Sammy, do you have the temp. up, should get it to 75 or so, you can rack it again and splash rack if you think you need more oxygen. Also can maybe try a little yeast energizer. Last resort, make a new yeast starter and restart it. It mite need a little more nutrient also. Arne.


----------



## Sammyk (Apr 18, 2012)

It has been quite warm here in the 80's and the carboys are in the kitchen.

I just tested the SG and it is at 1.010, lots of gas bubbles. It was still bubbling about once or twice a minute before I stirred it with a wooden spoon handle.

I guess I will leave it alone with the airlocks on and check again in a week.


----------



## winemaker_3352 (Apr 18, 2012)

Might have racked a bit early. I like to rack when SG is about 1.005.

Let the yeast do its work - when you rack early - you leave behind some yeast.

Temp sounds ok - i wouldn't shake the carboy - don't want to crack it - i would just give it a good stir - get the yeast mixed up in the wine and give it some O2.

If that doesn't work you might want to consider getting a starter going for a stuck fermentation.


----------



## Sammyk (Apr 18, 2012)

It was racked early because it was stuck at 1.020 for 4 full day in the primary pail. Now there is light foam on the top of each carboy and I can see tiny bubbles rising with a flashlight.

I tried searching and search is a mess now. I could rack back to a pail tomorrow (can't do it today) and make a starter but a Google search said that more yeast could leave a yeast taste. I did use energizer and nutrient when it was at 1.050 as per Lon's directions.


----------



## winemaker_3352 (Apr 18, 2012)

If the SG is dropping again - I wouldn't worry about it.

When it is in the primary - make sure you give it 2-3 good stirs a day - get the O2 mixed in.

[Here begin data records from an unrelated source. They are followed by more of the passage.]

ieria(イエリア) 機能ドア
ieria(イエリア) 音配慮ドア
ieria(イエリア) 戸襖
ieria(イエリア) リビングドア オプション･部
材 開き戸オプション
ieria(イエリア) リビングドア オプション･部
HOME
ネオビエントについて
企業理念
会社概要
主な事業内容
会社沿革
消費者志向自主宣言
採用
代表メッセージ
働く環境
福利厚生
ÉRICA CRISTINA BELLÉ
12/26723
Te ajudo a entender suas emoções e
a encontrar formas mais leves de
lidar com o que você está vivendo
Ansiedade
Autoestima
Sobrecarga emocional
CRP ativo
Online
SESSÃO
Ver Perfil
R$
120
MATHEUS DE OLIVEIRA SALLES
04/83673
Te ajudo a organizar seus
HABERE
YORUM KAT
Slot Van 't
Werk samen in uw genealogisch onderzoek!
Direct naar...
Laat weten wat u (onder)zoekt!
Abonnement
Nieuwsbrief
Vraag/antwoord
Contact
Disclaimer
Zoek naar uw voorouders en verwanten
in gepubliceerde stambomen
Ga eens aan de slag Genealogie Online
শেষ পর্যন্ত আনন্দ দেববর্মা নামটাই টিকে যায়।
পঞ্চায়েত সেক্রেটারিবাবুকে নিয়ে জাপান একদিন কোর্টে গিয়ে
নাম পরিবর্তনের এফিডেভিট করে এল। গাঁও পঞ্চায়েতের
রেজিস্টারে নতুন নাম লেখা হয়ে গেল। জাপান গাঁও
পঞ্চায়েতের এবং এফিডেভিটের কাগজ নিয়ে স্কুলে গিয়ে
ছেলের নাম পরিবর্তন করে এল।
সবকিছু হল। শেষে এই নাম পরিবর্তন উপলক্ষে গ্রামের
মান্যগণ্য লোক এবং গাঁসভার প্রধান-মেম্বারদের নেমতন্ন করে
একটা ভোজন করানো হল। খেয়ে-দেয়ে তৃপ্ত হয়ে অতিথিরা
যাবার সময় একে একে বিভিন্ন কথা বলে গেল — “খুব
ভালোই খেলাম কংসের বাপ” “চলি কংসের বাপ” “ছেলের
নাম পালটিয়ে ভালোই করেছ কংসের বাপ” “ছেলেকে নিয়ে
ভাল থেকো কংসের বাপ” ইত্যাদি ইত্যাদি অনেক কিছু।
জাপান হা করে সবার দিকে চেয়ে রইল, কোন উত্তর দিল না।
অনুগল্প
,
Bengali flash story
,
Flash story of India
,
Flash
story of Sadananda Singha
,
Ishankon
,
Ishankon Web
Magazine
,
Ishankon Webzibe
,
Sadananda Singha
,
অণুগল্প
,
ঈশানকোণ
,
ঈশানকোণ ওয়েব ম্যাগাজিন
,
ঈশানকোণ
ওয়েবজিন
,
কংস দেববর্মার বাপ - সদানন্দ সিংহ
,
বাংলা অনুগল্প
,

What might have happened is when you racked - you stirred up the yeast and introduced enough O2 to wake them back up...


----------



## Sammyk (Apr 18, 2012)

I did keep stirring as it was racking to the carboys so there was hardly any sediment in the bottom of the pail.


----------



## Arne (Apr 18, 2012)

Sounds like it is finishing its ferment. Just leave it alone for a while, when you pass by, give the little carboy a pat on the head and before long you gonna have skeeter pee. LOL, Arne.


----------